The point: Jesus knew Philip. Before he had even said a word, Jesus knew Philip. As Psalm 139 today says so eloquently:
“Lord, you have searched me out and known me; you know my sitting down and my rising up. You discern my thoughts from afar.”
“For you yourself created my inmost parts, you knit me together in my mother’s womb. My body was not hidden from you, while I was being made in secret and woven in the depths of the earth.”
Intimate stuff going on here. God knows us before we are born, Jesus knows our hearts before we even speak…wow.
Notice, that Samuel and Nathaniel were both ready to receive visitors, as it were. Samuel could have stayed in bed rather than seeking to respond to the One calling his name. Nathaniel could have stayed under that old fig tree instead of going to meet Jesus. But, instead, they somehow made their souls ready to be found by God.
And that’s what Paul’s words from 1 Corinthians confirm in us today as well. On one level he is talking about the issue of prostitution. On another level he is saying that unless we take care of our whole selves and keep them ready for the work God would have us to, we are useless servants, distracted by others, our energy spent, unable to respond when God needs us to do his work.
So what about that sense of preparation, of being ready, of listening and discerning? In Standing in the Need of Prayer, Coretta Scott King tells this story of her husband Martin’s struggle to continue in his difficult mission of bringing equality and reconciliation to a divided and agonized country.
“I remember one very difficult day when he came home bone-weary from the stress that came with his leadership of the Montgomery Bus Boycott. In the middle of the night, he was awakened by a threatening and abusive phone call, one of many we had received throughout the movement. On this particular occasion, however, Martin had had enough.
With his head in his hands at the kitchen table he prayed aloud: “Lord, I am taking a stand for what I believe is right. The people are looking to me for leadership, and if I stand before them without strength and courage, they will falter. I am at the end of my powers. I have nothing left. I have nothing left. I have come to the point where I can’t face it alone.

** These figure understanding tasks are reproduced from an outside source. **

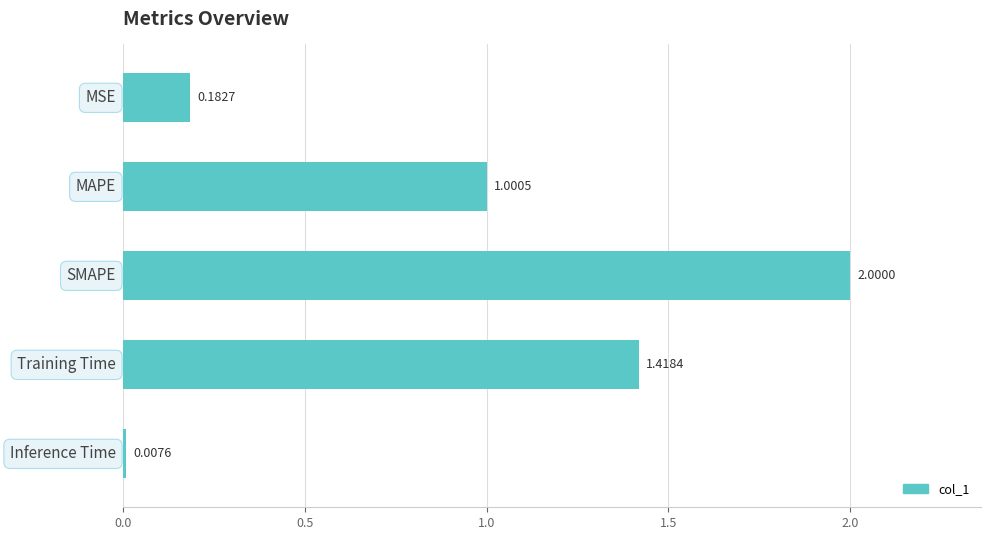

What is the sum of all values?

4.6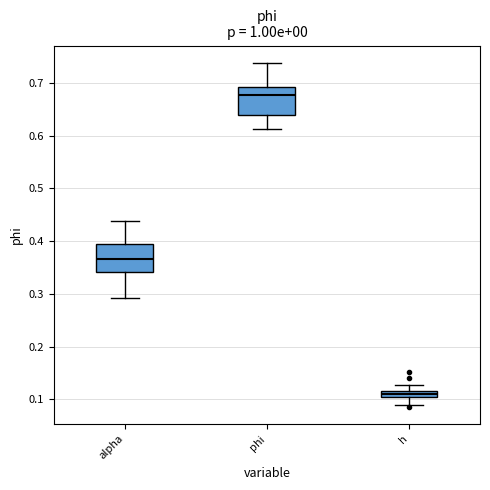

Where does the lower whisker of the box for alpha end on the y-axis? The values are not printed on the chart, so give them approximately, as read against the axis.

0.29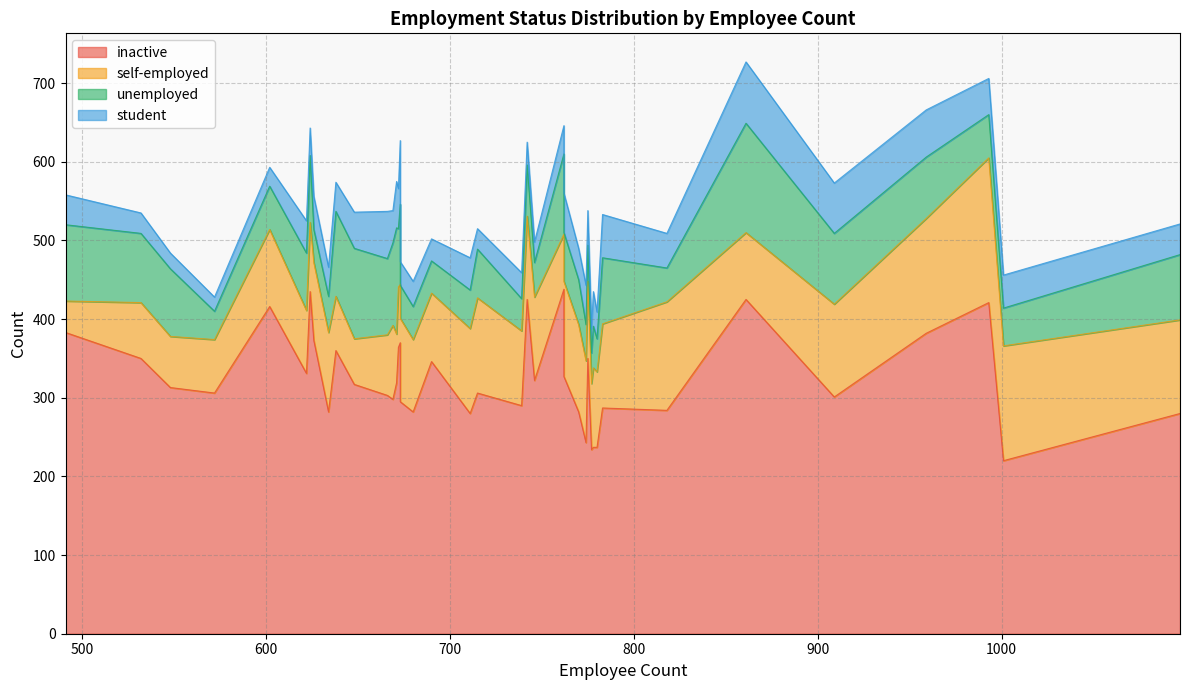

What is the lowest value of the inactive series?

220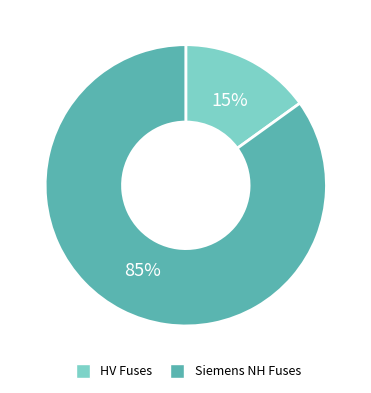

To the nearest percent, what is the difference between the largest and smallest slice percentages?

70%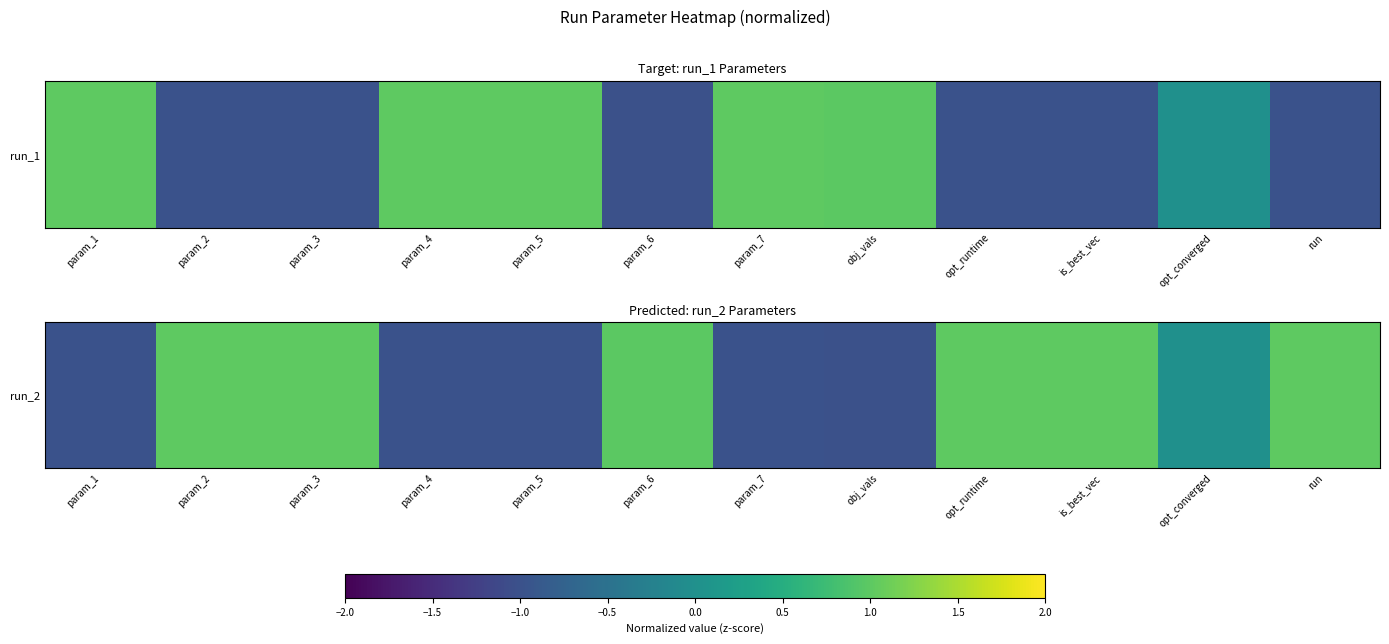

True or false: the data shows -1.6 at param_1.

False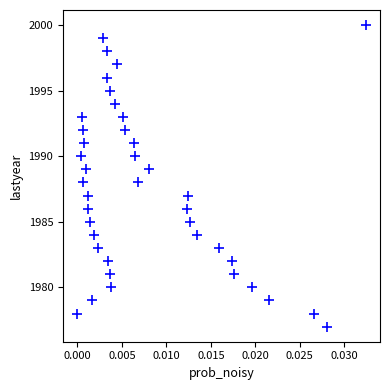

What is the range of Y values (max minus min)?

23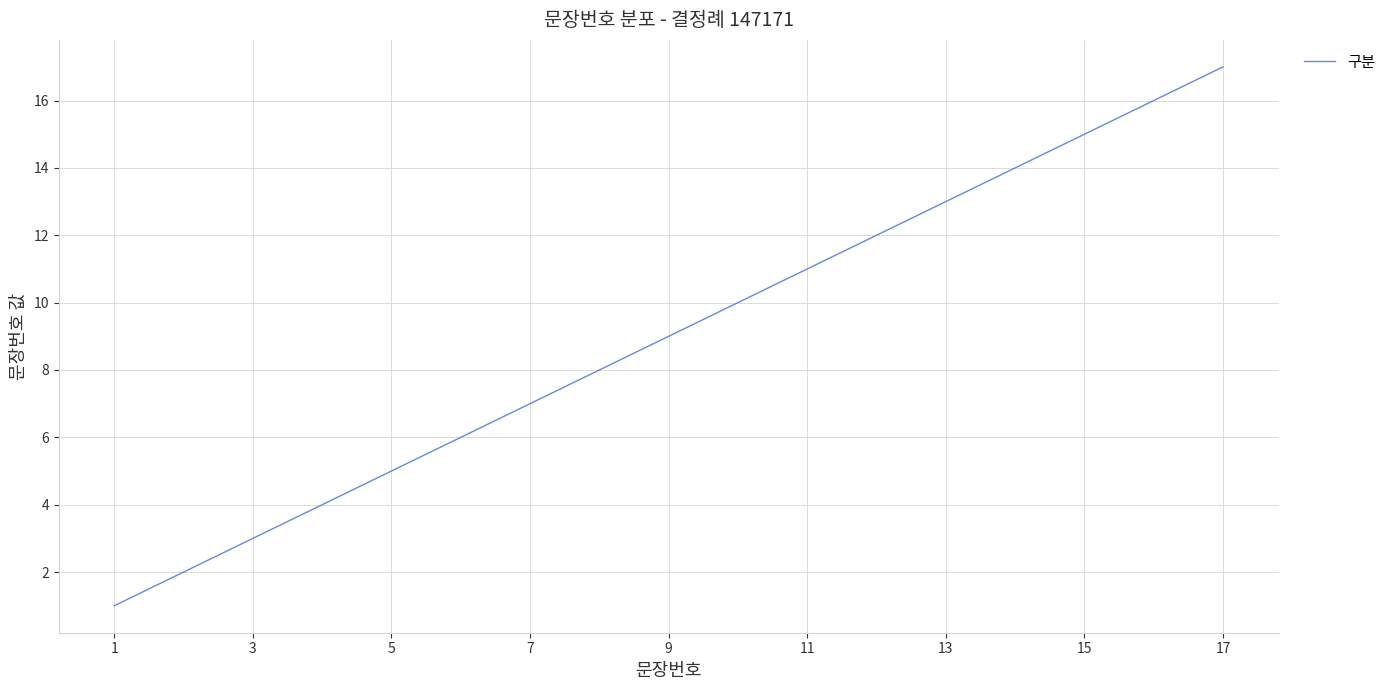

Count the number of categories in the chart.

17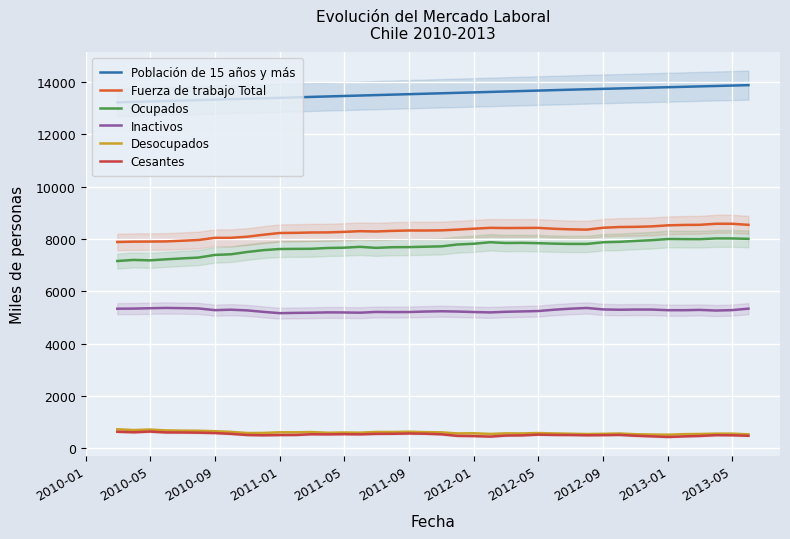

True or false: Inactivos and Ocupados intersect in this chart.

False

Later he told me, “At that moment, I experienced the presence of the Divine as I had never experienced Him before. It seemed as though I could hear a voice saying: ‘Stand up for righteousness; stand up for truth; and God will be at our side forever.'” When Martin stood up from the table, he was imbued with a new sense of confidence, and he was ready to face anything.”
Like Samuel and Nathaniel and Martin, may we always be vigilant, seeking God’s voice. Like Samuel, may we respond: “Speak, Lord, for your servant is listening.” Like Nathaniel, may we make a point of walking toward the Lord. And like Martin, let us pour our souls out in prayer to the One who knew us even before we were born.
As the choir will sing in a few minutes*:
Lead gently, Lord and slow
For oh, my steps are weak
And ever as I go,
some soothing sentence speak;
For lo, the way is dark;
Through mist and cloud I grope,
Save for that fitful spark,
The little flame of hope.
Lead gently, Lord, and slow,
For oh, my steps are weak,
And ever as I go,
Some soothing sentence speak.
May it ever be so. And may we always have this sentence on our hearts: “Speak, Lord, for your servant is listening.”
Amen.
————–
Sermon preached at St. David’s, Minnetonka, Minnesota, January 19, 2015
Lead Gently, Lord, and Slow, Paul Laurence Dunbar. Pulitzer Prize winner Maya Angelou said that Dunbar’s works had inspired her “writing ambition.” Angelou titled her autobiography, I Know Why the Caged Bird Sings (1969), from a line in Dunbar’s poem “Sympathy.” She returns to his symbol of a caged bird as a chained slave in much of her writings.